KARACHI: “When we speak about the political economy of a country, it is interesting to read theory. But one also needs to see how these theories can help society today,” said renowned academic, political economist and newly appointed director of the Institute of Business Administration Dr S. Akbar Zaidi at the launch of New Perspectives on Pakistan’s Political Economy — State, Class and Social Change organised by the Applied Economics Research Centre (AERC) at the University of Karachi here on Tuesday.
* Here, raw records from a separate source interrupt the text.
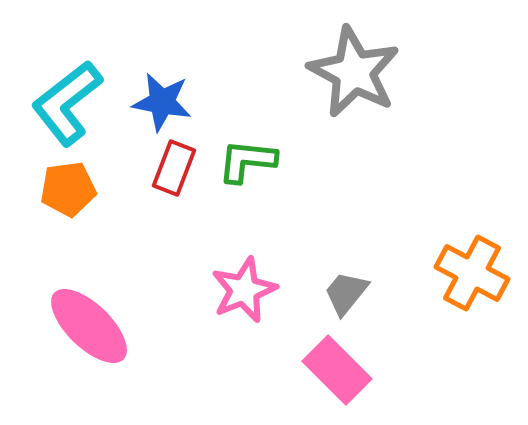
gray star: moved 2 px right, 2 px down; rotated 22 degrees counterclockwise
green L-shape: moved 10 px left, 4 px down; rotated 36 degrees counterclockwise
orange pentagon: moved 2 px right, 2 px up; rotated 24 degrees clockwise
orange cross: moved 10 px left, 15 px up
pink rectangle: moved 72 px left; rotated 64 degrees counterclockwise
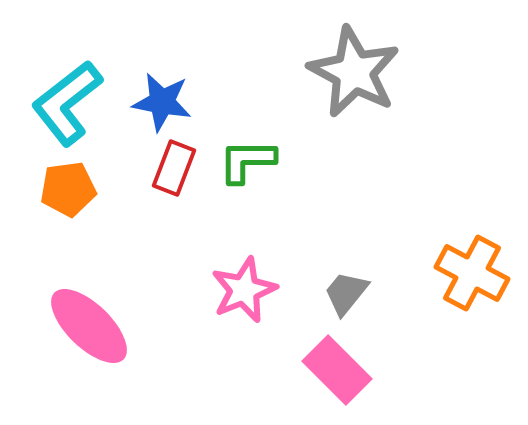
green L-shape: rotated 6 degrees counterclockwise
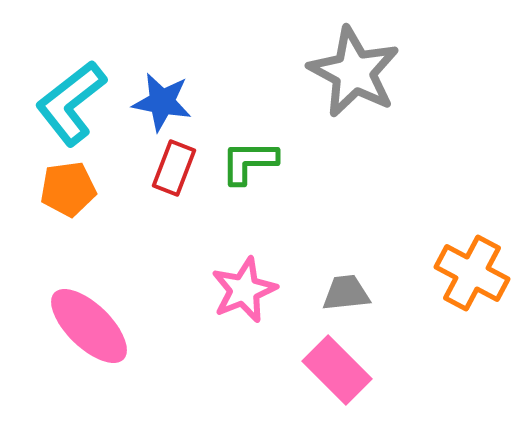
cyan L-shape: moved 4 px right
green L-shape: moved 2 px right, 1 px down
gray trapezoid: rotated 45 degrees clockwise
Dr Zaidi, who is also the co-editor of the book with Prof Dr Mathew McCartney, also spoke about the late social scientist and historian Hamza Alavi whose work is mentioned in depth in the book’s preface. “Hamza Alavi did a world of research on military, the business community, the landlords and bureaucracy of Pakistan. But his research, thoughts and observations are relevant to the Pakistan of the 1960s and perhaps not that much to the society of today. In order to know and understand today’s society, we have to see what is happening on the ground. For instance in theory we all know the importance of taxation but then there is also the ground reality that here in Pakistan tax is not generated like it should be as many people do not pay their taxes here. Therefore, you cannot force theory where it can’t be applied,” he said.
About the book he said that it points towards the changes in Pakistan’s economy while looking at various indicators such as rural and urban life, employment, sources of income, people, their potential, etc. “With an 18 per cent GDP, Pakistan is no longer an agriculture economy,” he pointed out before talking about employment and what changes have taken place there along with the source of income of people in rural and urban areas.
“Places have become more accessible with people coming closer thanks to telecommunications, media, etc. Things are becoming interlinked,” he said. He also spoke about how social media was affecting lives here and how more women stepping out of their homes and getting good education were contributing to the feminist economy.
Book on political economy, social change launched
Providing his views on the book, Prof Dr Riaz Shaikh, dean, Faculty of Social Science and Education Department at Szabist, said that even though the nature of economy in Pakistan has changed in the past 70 years or so, the mindset of the people here is more or less the same even though Pakistan as a part of the global society is also bound to change. “We have been missing the politics of urbanisation,” he said. “Urban politics has now captured Karachi’s politics which is based on the struggle of classes and from class politics it is moving to sectarian politics,” he said wondering if this is now an overdeveloped state using biopolitics as a tool to marginalise certain people such as the ‘missing persons’.
He also spoke of the role of the media and journalists, how freedom of speech and expression were curtailed etc. “But after 2007, the media here has played an important role in teaching a lot to the Pakistani establishment though now there is also a business content emerging within the media as a result missing many things in the national discourse because the media doesn’t want a hostile response from the government,” he said.
Dr Shaikh said that the nature of development in Pakistan also needed to be looked at more closely as one province was feeding and developing itself on another’s resources.
Senior journalist Khurram Husain, meanwhile, spoke about how it has become evident about who really represents the state from the recent meeting of the army chief with the business community. “The businessmen were complaining about taxes and saying that the structural change was killing them but the government is not backing down. They are told that they were willing to listen to them and help them but within certain limits or constraints,” he said, reminding also about the mini-budget of early last year which was to serve as a revenue exercise though the billionaires were still having their way during it all at least until former finance minister Asad Umar left and the state got its voice. “Class in Pakistan operates at some points and not at others as class is heavily fragmented,” he said.
About the book and other books like it, he said that sadly the last people to read them are the ones about whom these books are written. “If the people you are writing about are not reading about themselves, then you must think of how to make your writing more meaningful to them,” he concluded.
AERC director Prof Dr Samina Khalil also spoke.